── Provided data ──

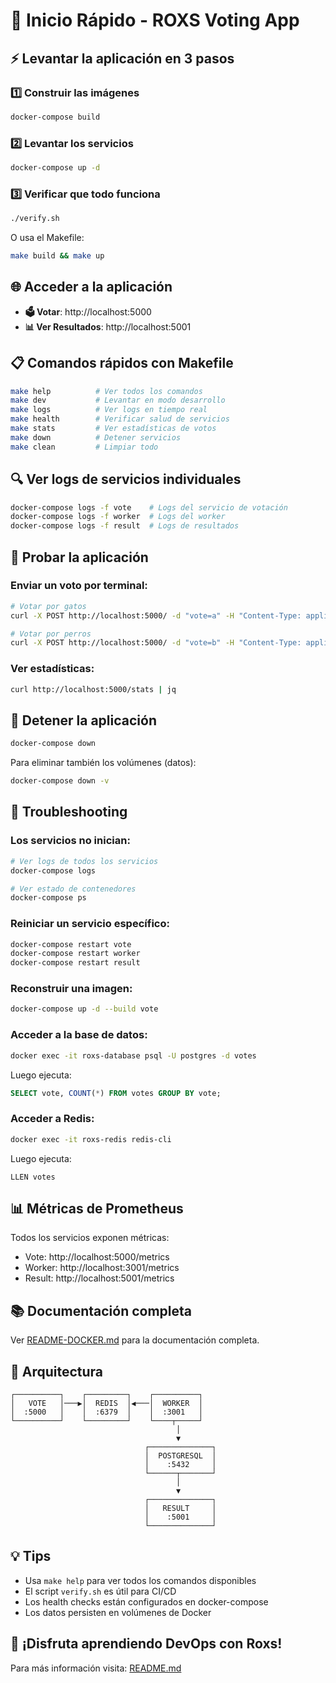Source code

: # 🚀 Inicio Rápido - ROXS Voting App

## ⚡ Levantar la aplicación en 3 pasos

### 1️⃣ Construir las imágenes

```bash
docker-compose build
```

### 2️⃣ Levantar los servicios

```bash
docker-compose up -d
```

### 3️⃣ Verificar que todo funciona

```bash
./verify.sh
```

O usa el Makefile:

```bash
make build && make up
```

## 🌐 Acceder a la aplicación

- **🗳️ Votar**: http://localhost:5000
- **📊 Ver Resultados**: http://localhost:5001

## 📋 Comandos rápidos con Makefile

```bash
make help          # Ver todos los comandos
make dev           # Levantar en modo desarrollo
make logs          # Ver logs en tiempo real
make health        # Verificar salud de servicios
make stats         # Ver estadísticas de votos
make down          # Detener servicios
make clean         # Limpiar todo
```

## 🔍 Ver logs de servicios individuales

```bash
docker-compose logs -f vote    # Logs del servicio de votación
docker-compose logs -f worker  # Logs del worker
docker-compose logs -f result  # Logs de resultados
```

## 🧪 Probar la aplicación

### Enviar un voto por terminal:

```bash
# Votar por gatos
curl -X POST http://localhost:5000/ -d "vote=a" -H "Content-Type: application/x-www-form-urlencoded"

# Votar por perros
curl -X POST http://localhost:5000/ -d "vote=b" -H "Content-Type: application/x-www-form-urlencoded"
```

### Ver estadísticas:

```bash
curl http://localhost:5000/stats | jq
```

## 🛑 Detener la aplicación

```bash
docker-compose down
```

Para eliminar también los volúmenes (datos):

```bash
docker-compose down -v
```

## 🐛 Troubleshooting

### Los servicios no inician:

```bash
# Ver logs de todos los servicios
docker-compose logs

# Ver estado de contenedores
docker-compose ps
```

### Reiniciar un servicio específico:

```bash
docker-compose restart vote
docker-compose restart worker
docker-compose restart result
```

### Reconstruir una imagen:

```bash
docker-compose up -d --build vote
```

### Acceder a la base de datos:

```bash
docker exec -it roxs-database psql -U postgres -d votes
```

Luego ejecuta:
```sql
SELECT vote, COUNT(*) FROM votes GROUP BY vote;
```

### Acceder a Redis:

```bash
docker exec -it roxs-redis redis-cli
```

Luego ejecuta:
```redis
LLEN votes
```

## 📊 Métricas de Prometheus

Todos los servicios exponen métricas:

- Vote: http://localhost:5000/metrics
- Worker: http://localhost:3001/metrics
- Result: http://localhost:5001/metrics

## 📚 Documentación completa

Ver [README-DOCKER.md](README-DOCKER.md) para la documentación completa.

## 🎯 Arquitectura

```
┌──────────┐    ┌─────────┐    ┌──────────┐
│   VOTE   │───▶│  REDIS  │◀───│  WORKER  │
│  :5000   │    │  :6379  │    │  :3001   │
└──────────┘    └─────────┘    └────┬─────┘
                                     │
                                     ▼
                              ┌──────────────┐
                              │  POSTGRESQL  │
                              │    :5432     │
                              └──────┬───────┘
                                     │
                                     ▼
                              ┌──────────────┐
                              │   RESULT     │
                              │    :5001     │
                              └──────────────┘
```

## 💡 Tips

- Usa `make help` para ver todos los comandos disponibles
- El script `verify.sh` es útil para CI/CD
- Los health checks están configurados en docker-compose
- Los datos persisten en volúmenes de Docker

## 🤘 ¡Disfruta aprendiendo DevOps con Roxs!

Para más información visita: [README.md](README.md)
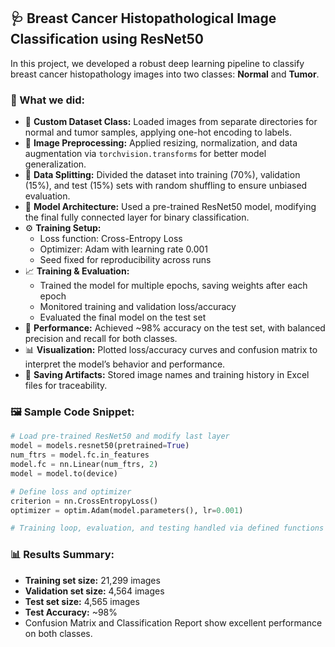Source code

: ## 🩺 Breast Cancer Histopathological Image Classification using ResNet50

In this project, we developed a robust deep learning pipeline to classify breast cancer histopathology images into two classes: **Normal** and **Tumor**.

### 🔧 What we did:

- 📂 **Custom Dataset Class:** Loaded images from separate directories for normal and tumor samples, applying one-hot encoding to labels.  
- 🎨 **Image Preprocessing:** Applied resizing, normalization, and data augmentation via `torchvision.transforms` for better model generalization.  
- 🧮 **Data Splitting:** Divided the dataset into training (70%), validation (15%), and test (15%) sets with random shuffling to ensure unbiased evaluation.  
- 🚀 **Model Architecture:** Used a pre-trained ResNet50 model, modifying the final fully connected layer for binary classification.  
- ⚙️ **Training Setup:**  
  - Loss function: Cross-Entropy Loss  
  - Optimizer: Adam with learning rate 0.001  
  - Seed fixed for reproducibility across runs  
- 📈 **Training & Evaluation:**  
  - Trained the model for multiple epochs, saving weights after each epoch  
  - Monitored training and validation loss/accuracy  
  - Evaluated the final model on the test set  
- 🧾 **Performance:** Achieved ~98% accuracy on the test set, with balanced precision and recall for both classes.  
- 📊 **Visualization:** Plotted loss/accuracy curves and confusion matrix to interpret the model’s behavior and performance.  
- 💾 **Saving Artifacts:** Stored image names and training history in Excel files for traceability.

### 🖼️ Sample Code Snippet:

```python
# Load pre-trained ResNet50 and modify last layer
model = models.resnet50(pretrained=True)
num_ftrs = model.fc.in_features
model.fc = nn.Linear(num_ftrs, 2)
model = model.to(device)

# Define loss and optimizer
criterion = nn.CrossEntropyLoss()
optimizer = optim.Adam(model.parameters(), lr=0.001)

# Training loop, evaluation, and testing handled via defined functions
```


### 📊 Results Summary:

- **Training set size:** 21,299 images  
- **Validation set size:** 4,564 images  
- **Test set size:** 4,565 images  
- **Test Accuracy:** ~98%  
- Confusion Matrix and Classification Report show excellent performance on both classes.
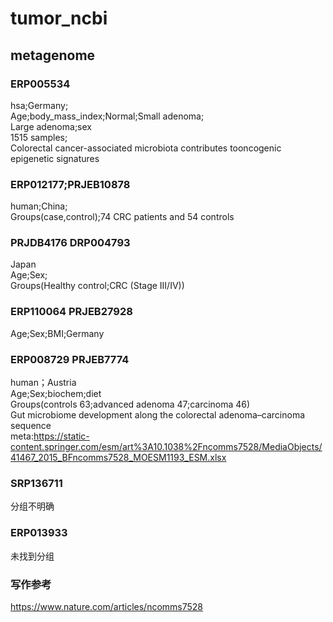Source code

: # tumor_ncbi

## metagenome

###  ERP005534
hsa;Germany;  
Age;body_mass_index;Normal;Small adenoma;	  
Large adenoma;sex  
1515 samples;  
Colorectal cancer-associated microbiota contributes tooncogenic epigenetic signatures   

### ERP012177;PRJEB10878
human;China;  
Groups(case,control);74 CRC patients and 54 controls   

### PRJDB4176 DRP004793
Japan  
Age;Sex;    
Groups(Healthy control;CRC (Stage III/IV))  

### ERP110064 	PRJEB27928
Age;Sex;BMI;Germany


### ERP008729 	PRJEB7774
human；Austria    
Age;Sex;biochem;diet     
Groups(controls 63;advanced adenoma 47;carcinoma 46)    
Gut microbiome development along the colorectal adenoma–carcinoma sequence    
meta:https://static-content.springer.com/esm/art%3A10.1038%2Fncomms7528/MediaObjects/41467_2015_BFncomms7528_MOESM1193_ESM.xlsx  

### SRP136711
分组不明确
### ERP013933
未找到分组

### 写作参考
https://www.nature.com/articles/ncomms7528
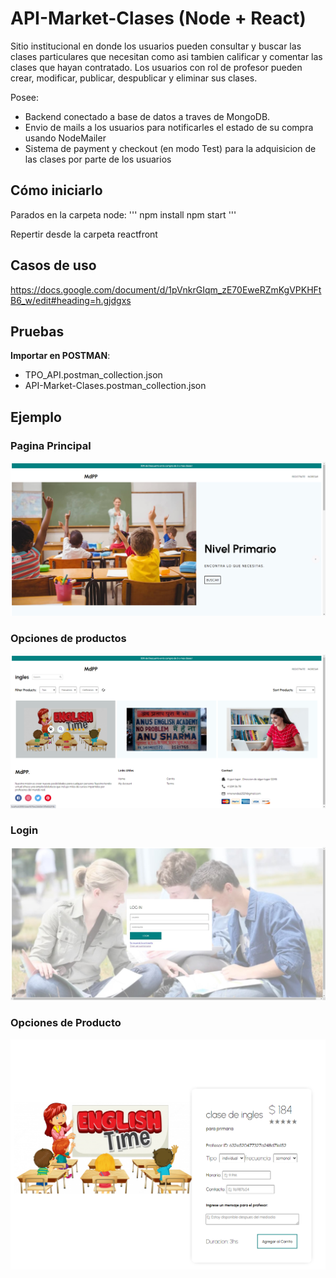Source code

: # API-Market-Clases (Node + React)
Sitio institucional en donde los usuarios pueden consultar y buscar las clases particulares que necesitan como asi tambien calificar y comentar las clases que hayan contratado. Los usuarios con rol de profesor pueden crear, modificar, publicar, despublicar y eliminar sus clases.

Posee:
- Backend conectado a base de datos a traves de MongoDB.
- Envio de mails a los usuarios para notificarles el estado de su compra usando NodeMailer
- Sistema de payment y checkout (en modo Test) para la adquisicion de las clases por parte de los usuarios



## Cómo iniciarlo

Parados en la carpeta node:
'''
npm install
npm start
'''

Repertir desde la carpeta reactfront

## Casos de uso

https://docs.google.com/document/d/1pVnkrGIqm_zE70EweRZmKgVPKHFtB6_w/edit#heading=h.gjdgxs

## Pruebas

**Importar en POSTMAN**: 
- TPO_API.postman_collection.json
- API-Market-Clases.postman_collection.json

## Ejemplo

### Pagina Principal
![main](https://github.com/Nicko25/Marketplace_FullStack/blob/main/imagenes%20de%20la%20app/chrome_f3pU8LhEgy.png)
### Opciones de productos
![menu](https://github.com/Nicko25/Marketplace_FullStack/blob/main/imagenes%20de%20la%20app/menu.png)
### Login
![menu](https://github.com/Nicko25/Marketplace_FullStack/blob/main/imagenes%20de%20la%20app/login.jpg)
### Opciones de Producto
![menu](https://github.com/Nicko25/Marketplace_FullStack/blob/main/imagenes%20de%20la%20app/opciones_producto.png)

───

What is needed:
Copy out every line of the listing where the word "datos" occurs.

Task response:
Para eliminar también los volúmenes (datos):
### Acceder a la base de datos:
- Los datos persisten en volúmenes de Docker
- Backend conectado a base de datos a traves de MongoDB.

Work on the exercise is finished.